== Your goal ==
Lines in the data below that contain the word "também" are to be copied.

[Data items]
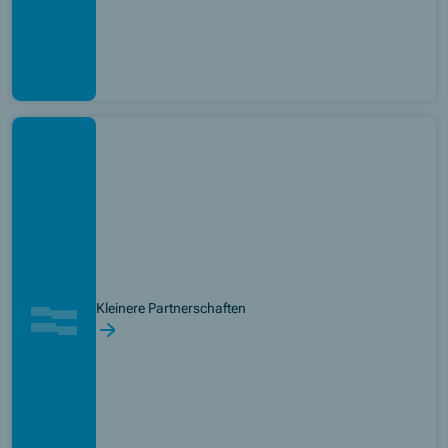
Kleinere Partnerschaften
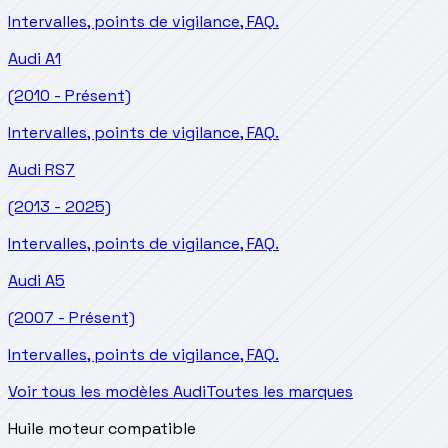
Intervalles, points de vigilance, FAQ.
Audi
A1
(2010 - Présent)
Intervalles, points de vigilance, FAQ.
Audi
RS7
(2013 - 2025)
Intervalles, points de vigilance, FAQ.
Audi
A5
(2007 - Présent)
Intervalles, points de vigilance, FAQ.
Voir tous les modèles Audi
Toutes les marques
Huile moteur compatible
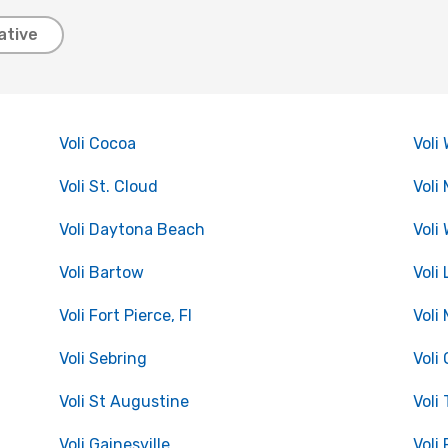
ative
Voli Cocoa
Voli
Voli St. Cloud
Voli
Voli Daytona Beach
Voli
Voli Bartow
Voli
Voli Fort Pierce, Fl
Voli
Voli Sebring
Voli
Voli St Augustine
Voli
Voli Gainesville
Voli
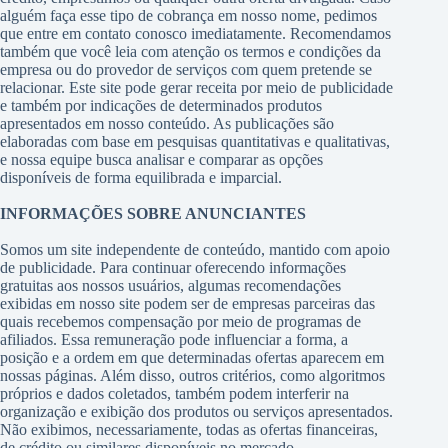
alguém faça esse tipo de cobrança em nosso nome, pedimos
que entre em contato conosco imediatamente. Recomendamos
também que você leia com atenção os termos e condições da
empresa ou do provedor de serviços com quem pretende se
relacionar. Este site pode gerar receita por meio de publicidade
e também por indicações de determinados produtos
apresentados em nosso conteúdo. As publicações são
elaboradas com base em pesquisas quantitativas e qualitativas,
e nossa equipe busca analisar e comparar as opções
disponíveis de forma equilibrada e imparcial.
INFORMAÇÕES SOBRE ANUNCIANTES
Somos um site independente de conteúdo, mantido com apoio
de publicidade. Para continuar oferecendo informações
gratuitas aos nossos usuários, algumas recomendações
exibidas em nosso site podem ser de empresas parceiras das
quais recebemos compensação por meio de programas de
afiliados. Essa remuneração pode influenciar a forma, a
posição e a ordem em que determinadas ofertas aparecem em
nossas páginas. Além disso, outros critérios, como algoritmos
próprios e dados coletados, também podem interferir na
organização e exibição dos produtos ou serviços apresentados.
Não exibimos, necessariamente, todas as ofertas financeiras,
de crédito ou similares disponíveis no mercado.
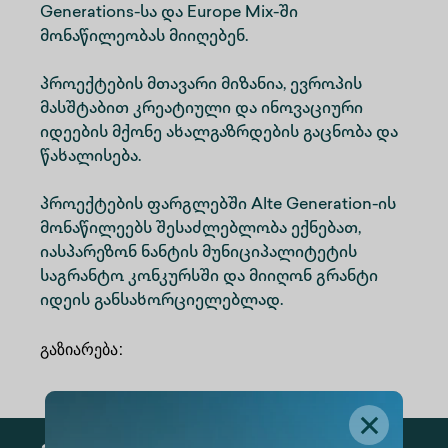
Generations-სა და Europe Mix-ში
მონაწილეობას მიიღებენ.
პროექტების მთავარი მიზანია, ევროპის
მასშტაბით კრეატიული და ინოვაციური
იდეების მქონე ახალგაზრდების გაცნობა და
წახალისება.
პროექტების ფარგლებში Alte Generation-ის
მონაწილეებს შესაძლებლობა ექნებათ,
იასპარეზონ ნანტის მუნიციპალიტეტის
საგრანტო კონკურსში და მიიღონ გრანტი
იდეის განსახორციელებლად.
გაზიარება
:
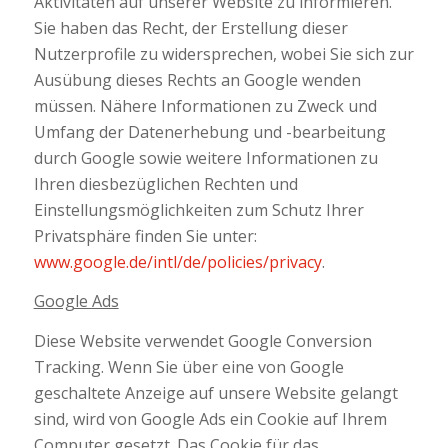
Aktivitäten auf unserer Website zu informieren.
Sie haben das Recht, der Erstellung dieser
Nutzerprofile zu widersprechen, wobei Sie sich zur
Ausübung dieses Rechts an Google wenden
müssen. Nähere Informationen zu Zweck und
Umfang der Datenerhebung und -bearbeitung
durch Google sowie weitere Informationen zu
Ihren diesbezüglichen Rechten und
Einstellungsmöglichkeiten zum Schutz Ihrer
Privatsphäre finden Sie unter:
www.google.de/intl/de/policies/privacy
.
Google Ads
Diese Website verwendet Google Conversion
Tracking. Wenn Sie über eine von Google
geschaltete Anzeige auf unsere Website gelangt
sind, wird von Google Ads ein Cookie auf Ihrem
Computer gesetzt. Das Cookie für das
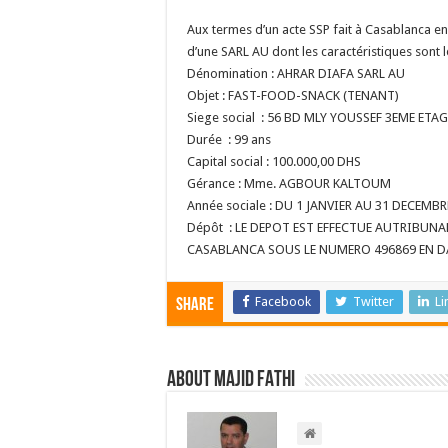
Aux termes d’un acte SSP fait à Casablanca en 
d’une SARL AU dont les caractéristiques sont l
Dénomination : AHRAR DIAFA SARL AU
Objet : FAST-FOOD-SNACK (TENANT)
Siege social : 56 BD MLY YOUSSEF 3EME ET
Durée : 99 ans
Capital social : 100.000,00 DHS
Gérance : Mme. AGBOUR KALTOUM
Année sociale : DU 1 JANVIER AU 31 DECEMBR
Dépôt : LE DEPOT EST EFFECTUE AUTRIBUNA
CASABLANCA SOUS LE NUMERO 496869 EN DA
Facebook
Twitter
Li
Share
About Majid FATHI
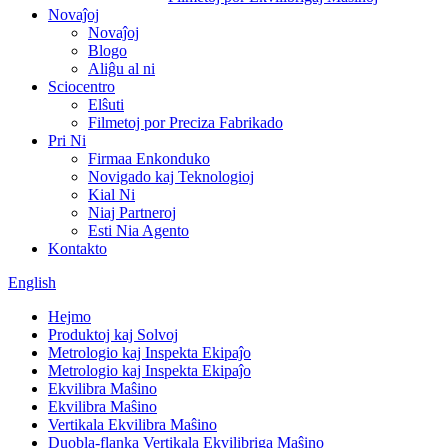
Novaĵoj
Novaĵoj
Blogo
Aliĝu al ni
Sciocentro
Elŝuti
Filmetoj por Preciza Fabrikado
Pri Ni
Firmaa Enkonduko
Novigado kaj Teknologioj
Kial Ni
Niaj Partneroj
Esti Nia Agento
Kontakto
English
Hejmo
Produktoj kaj Solvoj
Metrologio kaj Inspekta Ekipaĵo
Metrologio kaj Inspekta Ekipaĵo
Ekvilibra Maŝino
Ekvilibra Maŝino
Vertikala Ekvilibra Maŝino
Duobla-flanka Vertikala Ekvilibriga Maŝino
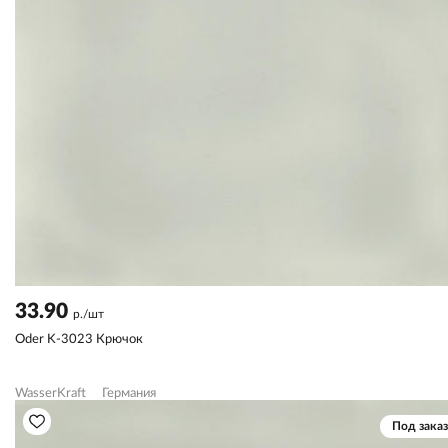
33.90
р./шт
Oder K-3023 Крючок
WasserKraft
Германия
Под заказ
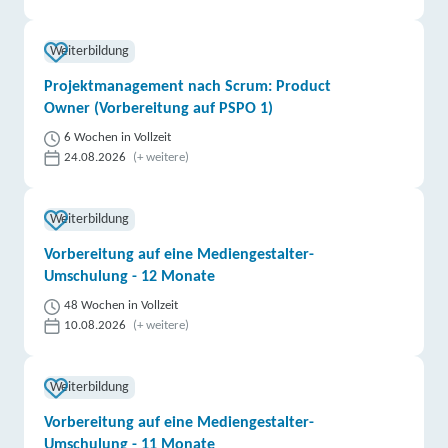
Weiterbildung
Projektmanagement nach Scrum: Product
Owner (Vorbereitung auf PSPO 1)
6 Wochen in Vollzeit
24.08.2026
(+ weitere)
Weiterbildung
Vorbereitung auf eine Mediengestalter-
Umschulung - 12 Monate
48 Wochen in Vollzeit
10.08.2026
(+ weitere)
Weiterbildung
Vorbereitung auf eine Mediengestalter-
Umschulung - 11 Monate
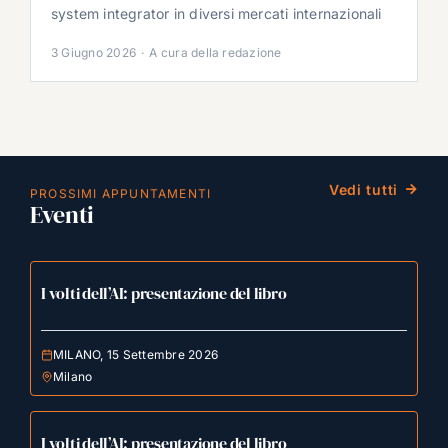
system integrator in diversi mercati internazionali
3 Giugno 2026
·
A cura della redazione
Vedi tutti
PROSSIMI APPUNTAMENTI
Eventi
I volti dell’AI: presentazione del libro
MILANO, 15 Settembre 2026
Milano
I volti dell’AI: presentazione del libro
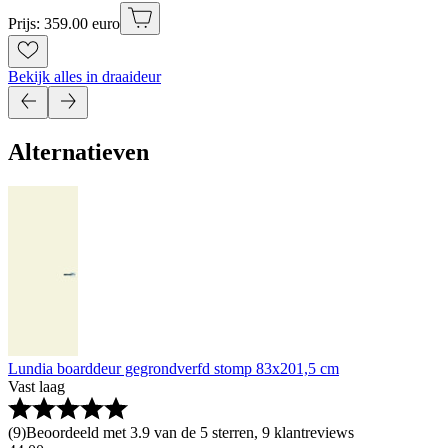
Prijs: 359.00 euro
Bekijk alles in draaideur
Alternatieven
Lundia boarddeur gegrondverfd stomp 83x201,5 cm
Vast laag
(
9
)
Beoordeeld met 3.9 van de 5 sterren, 9 klantreviews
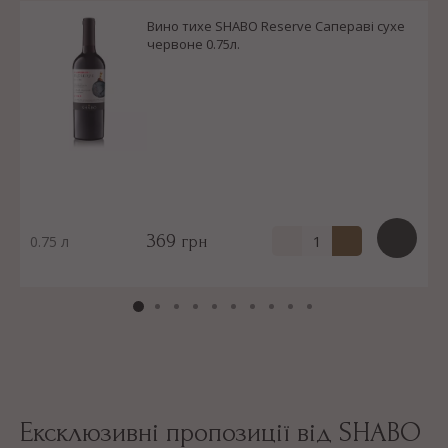
Вино тихе SHABO Reserve Сапераві сухе
червоне 0.75л.
369
0.75 л
грн
Ексклюзивні пропозиції від SHABO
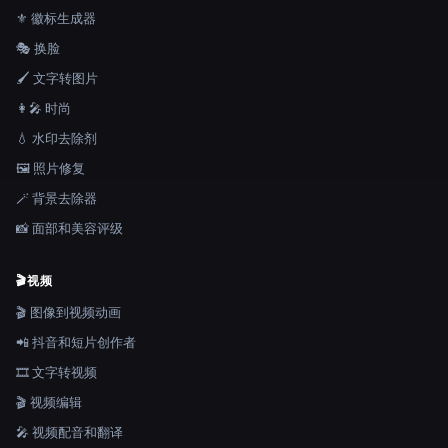
⚜️ 徽标生成器
🎭 换脸
🖌️ 文字转图片
👩‍🎤 时尚
💧 水印去除剂
🖼️ 照片修复
🪄 背景去除器
📸 面部和美容评级
🎬
视频
🎬 图像到视频动画
📲 抖音和短片创作者
🎞️ 文字转视频
🎬 视频编辑
🎤 视频配音和翻译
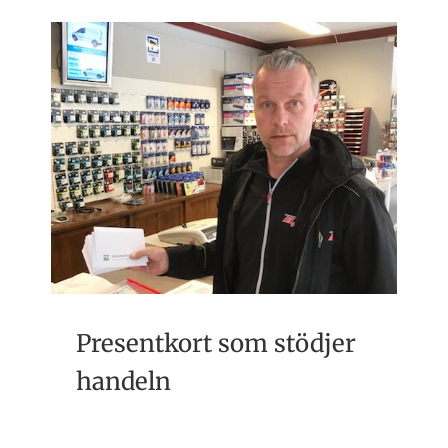
Presentkort som stödjer
handeln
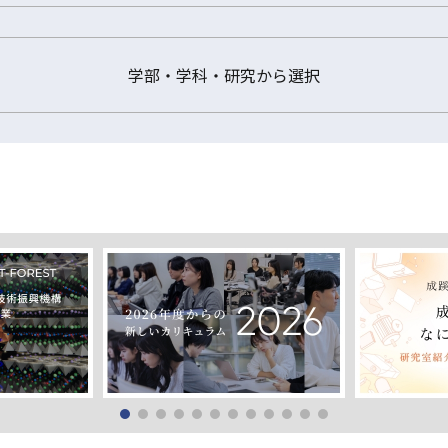
学部・学科・研究から選択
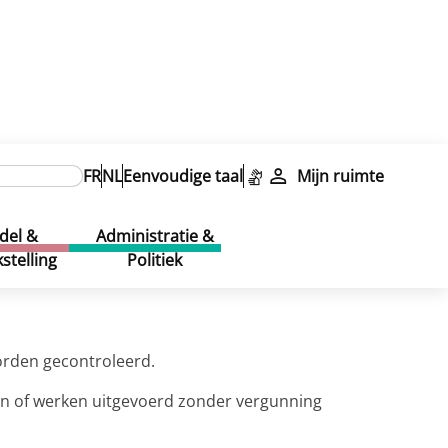
ouw en Leefmilieu – Opvolging
FR
NL
Eenvoudige taal
Mijn ruimte
del &
Administratie &
stelling
Politiek
orden gecontroleerd.
en of werken uitgevoerd zonder vergunning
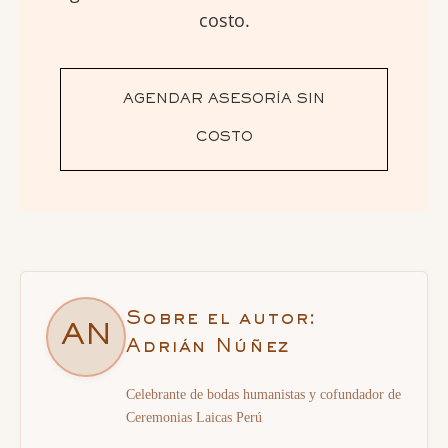
costo.
AGENDAR ASESORÍA SIN
COSTO
Sobre el autor:
AN
Adrián Núñez
Celebrante de bodas humanistas y cofundador de
Ceremonias Laicas Perú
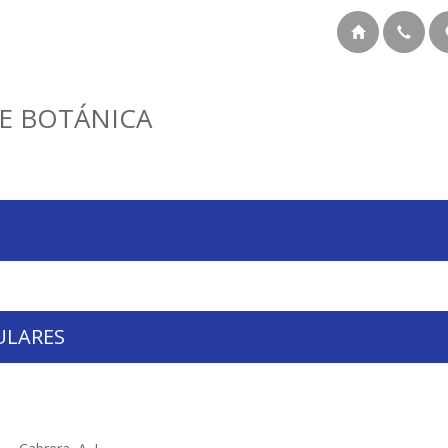
E BOTÁNICA
ULARES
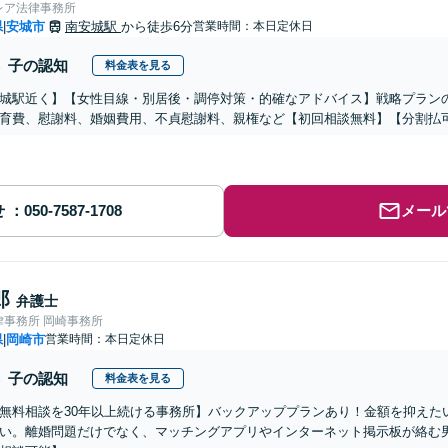
レア法律事務所
県
安城市
南安城駅
から徒歩6分
営業時間：本日定休日
|
子の認知
料金表を見る
城駅近く】【女性目線・別居後・調停対策・的確なアドバイス】戦略プラン
育費、慰謝料、婚姻費用、不貞慰謝料、親権など【初回相談無料】【分割払
せ
メール
郎
弁護士
律事務所 岡崎事務所
県
岡崎市
営業時間：本日定休日
|
子の認知
料金表を見る
無料相談を30年以上続ける事務所】バックアッププランあり！金額を抑えた
い。離婚問題だけでなく、マッチングアプリやインターネット掲示板が絡む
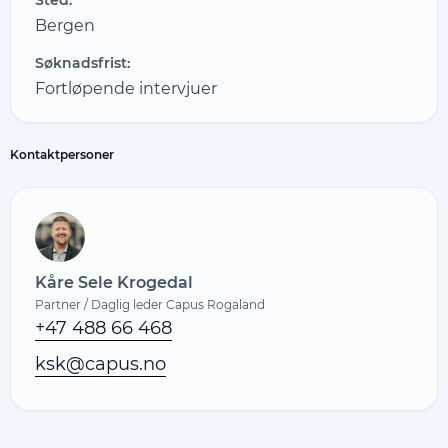
Bergen
Søknadsfrist:
Fortløpende intervjuer
Kontaktpersoner
Kåre Sele Krogedal
Partner / Daglig leder Capus Rogaland
+47 488 66 468
ksk@capus.no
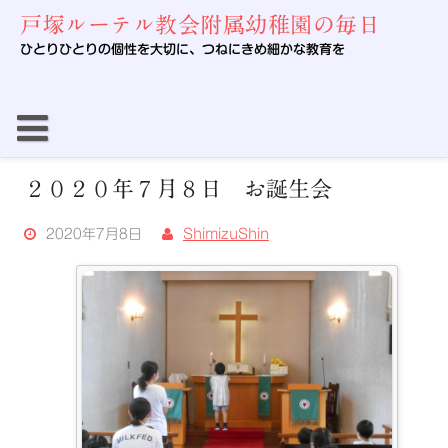
Skip
戸塚ルーテル教会附属幼稚園の毎日
to
content
ひとりひとりの個性を大切に、つねにきめ細かな教育を
２０２０年７月８日 お誕生会
2020年7月8日
ShimizuShin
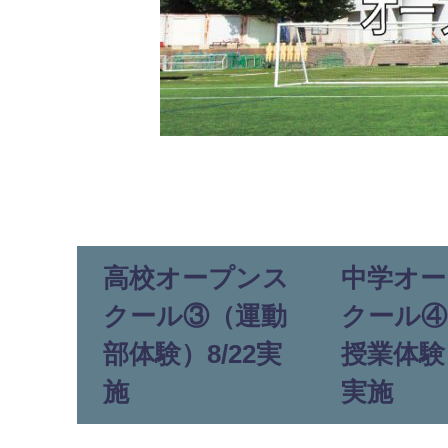
高校オープンス
中学オー
クール③（運動
クール④
部体験）8/22実
授業体験）
施
実施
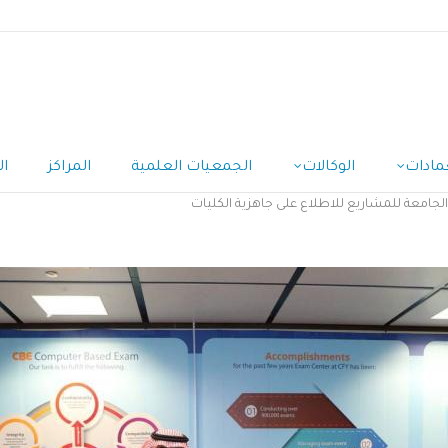
مادات
الوكالات
الجمعيات العلمية
المراكز
ال
لجامعة للمشاريع للاطلاع على جاهزية الكليات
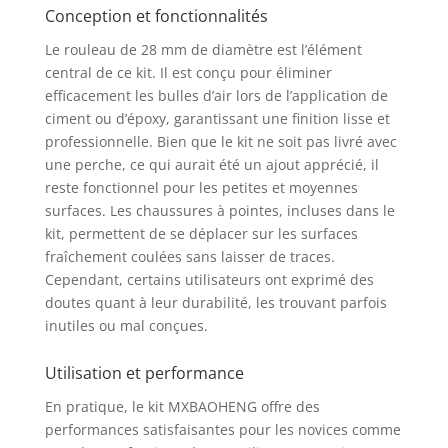
Conception et fonctionnalités
intelligemment
utilisées entre la
Le rouleau de 28 mm de diamètre est l’élément
structure des dents
central de ce kit. Il est conçu pour éliminer
pour garantir un
efficacement les bulles d’air lors de l’application de
ajustement serré entre
ciment ou d’époxy, garantissant une finition lisse et
les dents,
professionnelle. Bien que le kit ne soit pas livré avec
antidérapant, anti-
rotation, démontage et
une perche, ce qui aurait été un ajout apprécié, il
nettoyage plus
reste fonctionnel pour les petites et moyennes
pratiques. Large
surfaces. Les chaussures à pointes, incluses dans le
application : ce kit
kit, permettent de se déplacer sur les surfaces
d'outils de nivellement
fraîchement coulées sans laisser de traces.
de sol a une large
Cependant, certains utilisateurs ont exprimé des
gamme d'utilisation, il
doutes quant à leur durabilité, les trouvant parfois
peut être utilisé pour
inutiles ou mal conçues.
le ciment auto-nivelant
la construction de
Utilisation et performance
mousse dans la
maison ou l'industrie.
En pratique, le kit MXBAOHENG offre des
Contenu de
performances satisfaisantes pour les novices comme
l'emballage : 1 rouleau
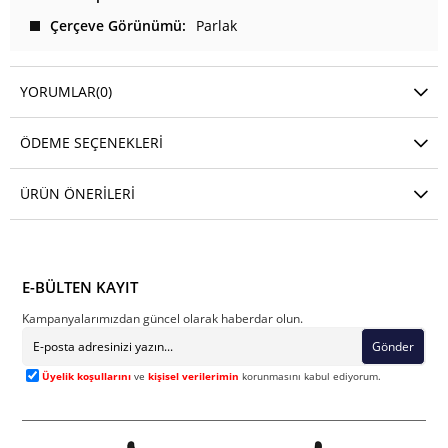
Çerçeve Görünümü
Parlak
YORUMLAR
(0)
ÖDEME SEÇENEKLERI
ÜRÜN ÖNERILERI
E-BÜLTEN KAYIT
Kampanyalarımızdan güncel olarak haberdar olun.
Gönder
Üyelik koşullarını
ve
kişisel verilerimin
korunmasını kabul ediyorum.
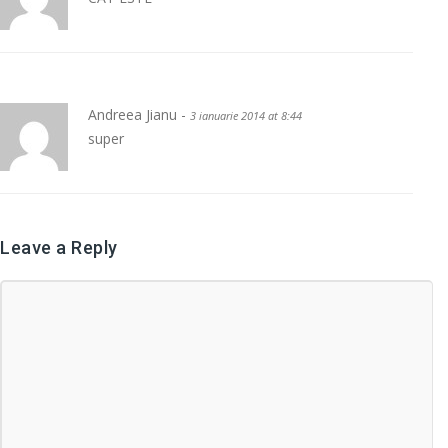
Andreea Jianu -
3 ianuarie 2014 at 8:44
super
Leave a Reply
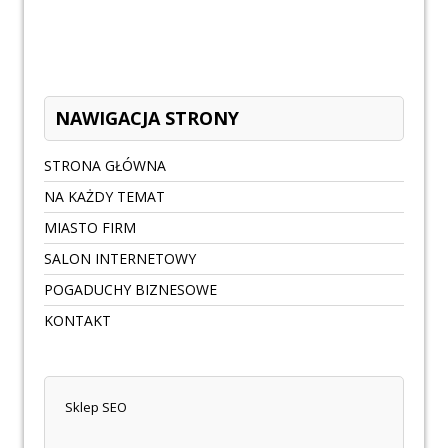
NAWIGACJA STRONY
STRONA GŁÓWNA
NA KAŻDY TEMAT
MIASTO FIRM
SALON INTERNETOWY
POGADUCHY BIZNESOWE
KONTAKT
Sklep SEO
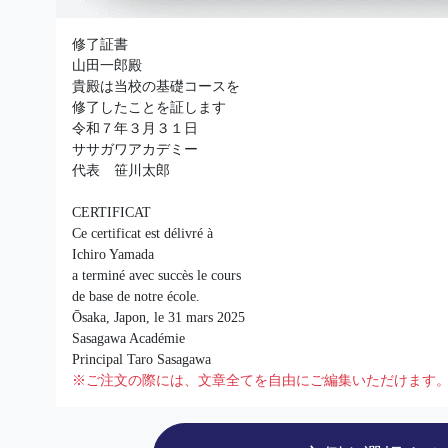
修了証書
山田一郎殿
貴殿は当校の基礎コースを
修了したことを証します
令和７年３月３１日
ササガワアカデミー
代表 笹川太郎
CERTIFICAT
Ce certificat est délivré à
Ichiro Yamada
a terminé avec succès le cours
de base de notre école.
Ōsaka, Japon, le 31 mars 2025
Sasagawa Académie
Principal Taro Sasagawa
※ご注文の際には、文章全てを自由にご編集いただけます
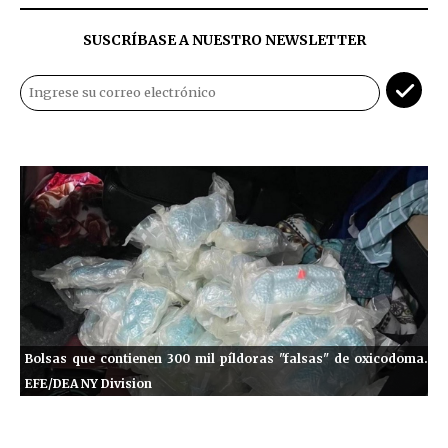
SUSCRÍBASE A NUESTRO NEWSLETTER
Bolsas que contienen 300 mil píldoras "falsas" de oxicodoma.
EFE/DEA NY Division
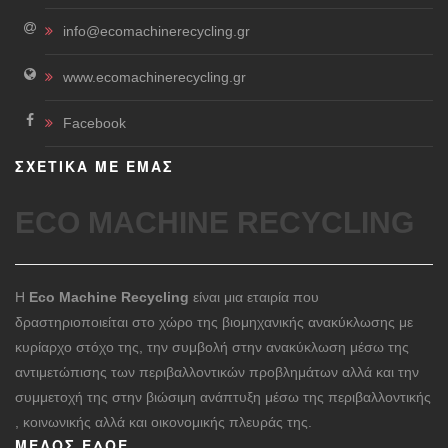
info@ecomachinerecycling.gr
www.ecomachinerecycling.gr
Facebook
ΣΧΕΤΙΚΑ ΜΕ ΕΜΑΣ
ECO MACHINE RECYCLING
Η
Eco Machine Recycling
είναι μια εταιρία που
δραστηριοποιείται στο χώρο της βιομηχανικής ανακύκλωσης με
κυρίαρχο στόχο της, την συμβολή στην ανακύκλωση μέσω της
αντιμετώπισης των περιβαλλοντικών προβλημάτων αλλά και την
συμμετοχή της στην βιώσιμη ανάπτυξη μέσω της περιβαλλοντικής
, κοινωνικής αλλά και οικονομικής πλευράς της.
ΜΈΛΟΣ ΕΔΟΕ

== Result for this task ==
também que você leia com atenção os termos e condições da
e também por indicações de determinados produtos
próprios e dados coletados, também podem interferir na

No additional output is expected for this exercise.